In the usage of std::atomic, we need to pass memory order parameters. Why doesn't std::mutex have this parameter and what's the default memory order of std::mutex ?


Solution

  • Correct usage of mutexes gives sequential consistency for data-race free programs (if they don't use any atomics weaker than seq_cst), even though the mutex lock / unlock themselves are only acquire and release operations. (This is where the names come from for those lock-free atomic memory orders.)

    So there's no need to make them stronger.

    And as Igor pointed out, they'd be useless if any weaker than release and acquire: relaxed would give no ordering wrt. operations on other variables, so wouldn't contain them to critical sections.
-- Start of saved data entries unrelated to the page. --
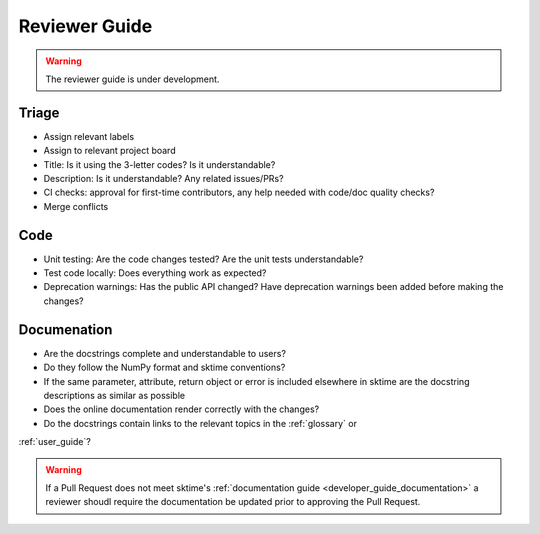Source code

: .. _reviewer_guide:

==============
Reviewer Guide
==============

.. warning::

    The reviewer guide is under development.


Triage
======

* Assign relevant labels
* Assign to relevant project board
* Title: Is it using the 3-letter codes? Is it understandable?
* Description: Is it understandable? Any related issues/PRs?
* CI checks: approval for first-time contributors, any help needed with 
  code/doc quality checks?
* Merge conflicts

Code
====

* Unit testing: Are the code changes tested? Are the unit tests understandable?
* Test code locally: Does everything work as expected?
* Deprecation warnings: Has the public API changed? Have deprecation warnings been added before making the changes?

.. _reviewer_guide_doc:

Documenation
============

* Are the docstrings complete and understandable to users?
* Do they follow the NumPy format and sktime conventions?
* If the same parameter, attribute, return object or error is included elsewhere in sktime are the docstring descriptions 
  as similar as possible
* Does the online documentation render correctly with the changes?
* Do the docstrings contain links to the relevant topics in the :ref:`glossary` or
:ref:`user_guide`?

.. warning::

    If a Pull Request does not meet sktime's :ref:`documentation guide <developer_guide_documentation>`
    a reviewer shoudl require the documentation be updated prior to approving the Pull Request.
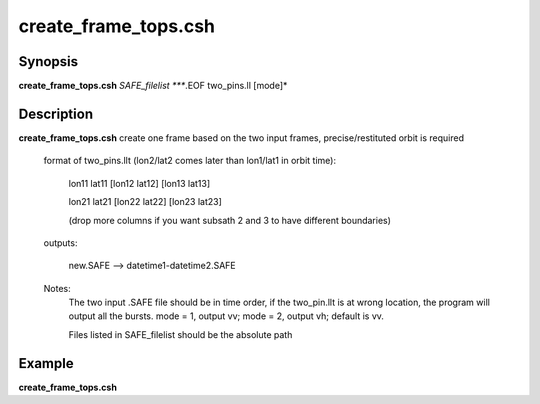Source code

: .. index:: ! create_frame_tops.csh 

**************
create_frame_tops.csh
**************

Synopsis
--------
**create_frame_tops.csh** *SAFE_filelist ****.EOF two_pins.ll [mode]*

Description
-----------
**create_frame_tops.csh** create one frame based on the two input frames, precise/restituted orbit is required         

  format of two_pins.llt (lon2/lat2 comes later than lon1/lat1 in orbit time):

    lon11 lat11 [lon12 lat12] [lon13 lat13]

    lon21 lat21 [lon22 lat22] [lon23 lat23]

    (drop more columns if you want subsath 2 and 3 to have different boundaries)


  outputs:

    new.SAFE --> datetime1-datetime2.SAFE

  Notes:
    The two input .SAFE file should be in time order, if the two_pin.llt is at wrong location, the program will output all the bursts. mode = 1, output vv; mode = 2, output vh; default is vv. 
    
    Files listed in SAFE_filelist should be the absolute path



Example
-------
**create_frame_tops.csh**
    std::memory_order_consume instead of acquire wouldn't be usable because you can't read the mutex value to use it as part of the address calculation for a later load. (If you want to mess around with a lock designed that way to see if it's viable, you'd have to roll it yourself using std::atomic, but current compilers promote consume to acquire. It's currently deprecated: the original design proved too hard to implement correctly + efficiently, and too cumbersome to use with std::kill_dependency, etc.)